Васю своего я на фронт не провожала, он служил в армии, в городе Витебске. Оттуда его на войну и забрали. Письма от него приходили редко, потом вообще перестали. Я носки и рукавицы вязала и все туда отправляла.
Когда немцы отступали, они весь наш поселочек спалили, я в это время с детьми в Брянском лесу ховалась. Мы пришли назад, а все дома наши сгорели, только трубы печные торчат. Собак, какие были, и тех перестреляли. Помню, что я окаменела вся. Дети возле меня жмутся, а у меня ни слезинки, ни стона из сердца. Думаю, ну как же теперь жить?.. Сохранился только погреб, из него папа мой сделал землянку. Печечку сляпали, так и жить стали.
В то время набирали женщин хлеб жать на Украину, там немцев прогнали, а хлеба осыпались, их некому было убирать. Ну я и решилась. Голод страшный, детей кормить нечем было.
Деток оставила на свекруху и поехала. Я в день там по полторы нормы вырабатывала. Хлебушка привезла домой маленько. Везла в старых кальсонах, в гачи насыпала, на шею повесила и везла на себе. Да еще боялась уснуть, чтобы фулюганы не отняли. Те кальсоны с зерном были настоящим счастьем. Папа сделал жернова, зерно крутили, хлебушек пекли с липой пополам, а с отрубей варили кулеш. Молодых листьев липы в хлеб добавляли, зерно экономили, вот такой был у нас хлебушек. А потом, когда зерно кончилось, с одной липы хлеб пекли, листья помелем и лепешки делали. Они как деревянные, в рот не лезли, все дети от них животами маялись. Плакали, но ели... Муж мой вернулся с фронта самый последний, я даже не думала, что он вернется. Надежду потеряла, грешница... А он долго в госпитале лежал. Почтальонку боялись уже, как увидишь, что к твоему дому поворачивает, замираешь. Слышишь крик, бабы и дети голосят, значит, похоронку принесли. А дети все равно выбегали на дорогу, все папку ждали...
Как-то моя Наташка выскочила на дорогу, а ей одна девчонка кричит: «Твой папка вернулся!» Вот так наш Вася и вернулся. Раненый, худой, в военной форме с медалями. Вася из лесу бревнышки возил, так потом и хатку построили. Я и сегодня картины про войну смотреть не могу, сердце заходится. Но то, что показывают, это не настоящая война. Так, кусочки. Если бы показать настоящую, то ни одно бы сердце не выдержало.
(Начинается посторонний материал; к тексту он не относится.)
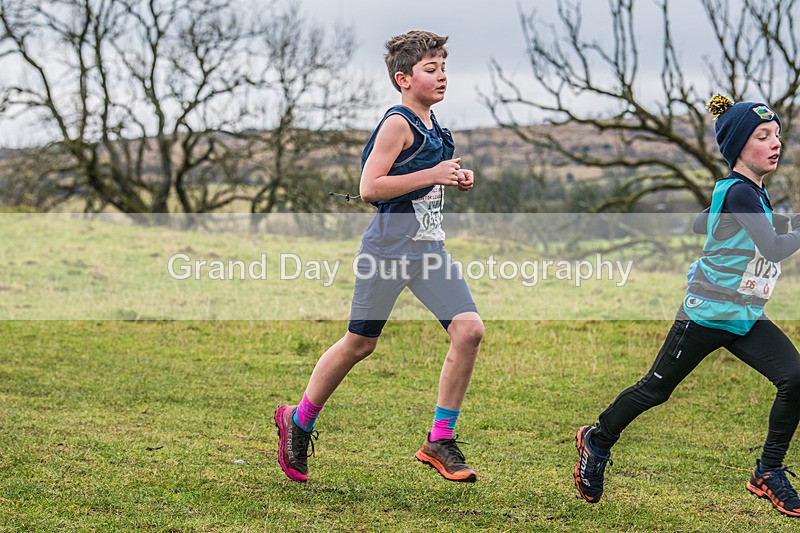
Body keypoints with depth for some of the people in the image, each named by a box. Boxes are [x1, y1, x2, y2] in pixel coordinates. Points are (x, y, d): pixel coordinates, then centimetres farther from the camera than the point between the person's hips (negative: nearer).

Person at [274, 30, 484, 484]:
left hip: (430, 247, 7)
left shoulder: (432, 126, 15)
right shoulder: (398, 124, -11)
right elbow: (370, 188, -19)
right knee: (361, 343, 4)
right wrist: (433, 174, -19)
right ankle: (299, 421, 25)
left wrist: (455, 179, 11)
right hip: (390, 244, -7)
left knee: (470, 330, -9)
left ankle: (440, 441, 0)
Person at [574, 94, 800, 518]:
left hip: (745, 320, 8)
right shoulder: (739, 192, -21)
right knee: (656, 390, 8)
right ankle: (598, 440, 33)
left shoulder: (753, 192, 6)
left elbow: (701, 223, 20)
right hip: (705, 317, -8)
Я, детка, когда по телевизору слышу, как немцы сегодня нас учат жить, и говорят, что мы делаем правильно, а что неправильно, то крестюсь и думаю: ну, господи, как же у них язык поворачивается? Их деды и отцы на нашей земле такое горе сотворили, даже подумать страшно. Ну мы же еще живы! Помним все!